Materials provided >>
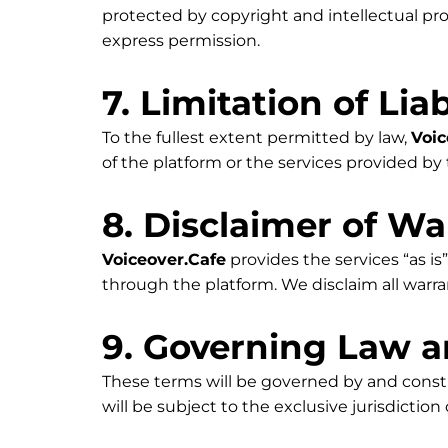
protected by copyright and intellectual pr
express permission.
7. Limitation of Liab
To the fullest extent permitted by law,
Voic
of the platform or the services provided by t
8. Disclaimer of Wa
Voiceover.Cafe
provides the services “as is”
through the platform. We disclaim all warra
9. Governing Law a
These terms will be governed by and const
will be subject to the exclusive jurisdiction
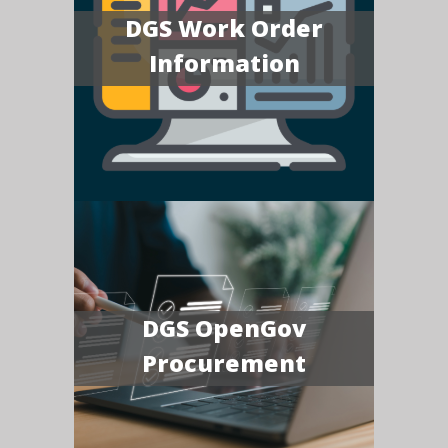
DGS Work Order
Information
DGS OpenGov
Procurement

What the task asks >>
Rewrite the rows above with every "platform" changed to "website" and nothing else altered, leaving out the pictures.

Reply >>
protected by copyright and intellectual pr
express permission.
7. Limitation of Liab
To the fullest extent permitted by law,
Voic
of the website or the services provided by t
8. Disclaimer of Wa
Voiceover.Cafe
provides the services “as is”
through the website. We disclaim all warra
9. Governing Law a
These terms will be governed by and const
will be subject to the exclusive jurisdiction
DGS Work Order
Information
DGS OpenGov
Procurement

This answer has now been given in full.